Most DUI education providers do not offer payment plans because the programs are court-mandated and providers operate on tight nonprofit or county health department budgets. You typically must pay the enrollment fee and first installment (often 50% of tuition) before your first class. Some providers accept payment in two or three installments if you request a plan at enrollment and your jurisdiction allows it. Ask the intake coordinator before enrolling whether installment payment is available and what the terms are. Payment plans typically require the balance paid in full by the program midpoint, not at completion, so you cannot defer the full cost until your final session. If you cannot afford the enrollment fee, some counties offer indigency waivers or sliding-scale tuition based on income documentation (pay stubs, tax returns, unemployment statements). You must apply for the waiver at intake, not after you have already enrolled at full price. Georgia and California providers frequently offer sliding-scale fees; Texas and Florida providers rarely do. Contact the program provider directly and ask whether reduced tuition is available and what documentation is required. Some states allow online DUI education for first-offense cases, and online programs occasionally cost less than in-person programs ($100 to $300 vs $400 to $600). Confirm that your state and court order authorize online completion before enrolling in an online program. If your court order specifies in-person attendance and you complete an online program, the state will reject your certificate and you will need to re-enroll in an approved in-person program and pay again.

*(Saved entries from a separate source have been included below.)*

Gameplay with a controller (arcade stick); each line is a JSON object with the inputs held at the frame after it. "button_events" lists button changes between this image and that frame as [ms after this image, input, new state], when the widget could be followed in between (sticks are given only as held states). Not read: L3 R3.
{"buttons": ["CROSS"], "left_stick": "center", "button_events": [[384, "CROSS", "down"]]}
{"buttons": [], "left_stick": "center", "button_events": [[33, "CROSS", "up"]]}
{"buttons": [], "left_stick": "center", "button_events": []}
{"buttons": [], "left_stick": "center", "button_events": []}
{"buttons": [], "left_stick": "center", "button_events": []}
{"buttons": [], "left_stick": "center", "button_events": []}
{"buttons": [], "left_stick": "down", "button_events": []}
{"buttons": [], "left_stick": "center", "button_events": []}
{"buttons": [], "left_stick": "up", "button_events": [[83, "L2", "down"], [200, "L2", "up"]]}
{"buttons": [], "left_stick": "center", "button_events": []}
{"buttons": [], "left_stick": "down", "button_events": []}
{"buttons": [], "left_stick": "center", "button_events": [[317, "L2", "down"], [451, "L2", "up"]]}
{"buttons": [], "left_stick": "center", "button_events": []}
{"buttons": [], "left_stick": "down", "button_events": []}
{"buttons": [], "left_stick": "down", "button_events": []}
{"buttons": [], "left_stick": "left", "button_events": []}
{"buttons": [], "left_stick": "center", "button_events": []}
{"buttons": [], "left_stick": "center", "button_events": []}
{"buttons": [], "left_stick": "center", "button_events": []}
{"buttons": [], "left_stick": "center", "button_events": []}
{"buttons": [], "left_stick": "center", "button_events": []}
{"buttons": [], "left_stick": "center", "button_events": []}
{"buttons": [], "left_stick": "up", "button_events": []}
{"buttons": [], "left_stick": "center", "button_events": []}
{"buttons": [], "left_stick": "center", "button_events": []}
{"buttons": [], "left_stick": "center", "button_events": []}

What Happens If You Don't Finish DUI School on Time

If you miss the court-ordered DUI education deadline, your hardship license application will be denied or your existing hardship license will be revoked. Most courts set a completion deadline of 6 months to 12 months from conviction for first-offense programs and 12 to 18 months for repeat-offense programs. If you are discharged from the program for noncompliance (missed sessions, failed drug tests, unpaid tuition), the program reports your discharge to the court and DMV. Your hardship license is revoked immediately in most states. Your full reinstatement eligibility is pushed back until you re-enroll, complete the program from the beginning, and submit a new completion certificate. This can add 6 to 12 months to your total suspension period. Some states treat DUI education noncompliance as a probation violation if your DUI sentence included probation terms. Violating probation can result in jail time, extended probation, or additional fines on top of the program tuition you already paid. If you know you will miss a session due to work schedule conflicts, medical appointments, or family emergencies, notify your program coordinator at least 48 hours in advance. Most programs allow one or two excused absences if you request approval ahead of time and make up the session within the same program cycle. Unexcused absences or late notifications are typically grounds for discharge after the second occurrence.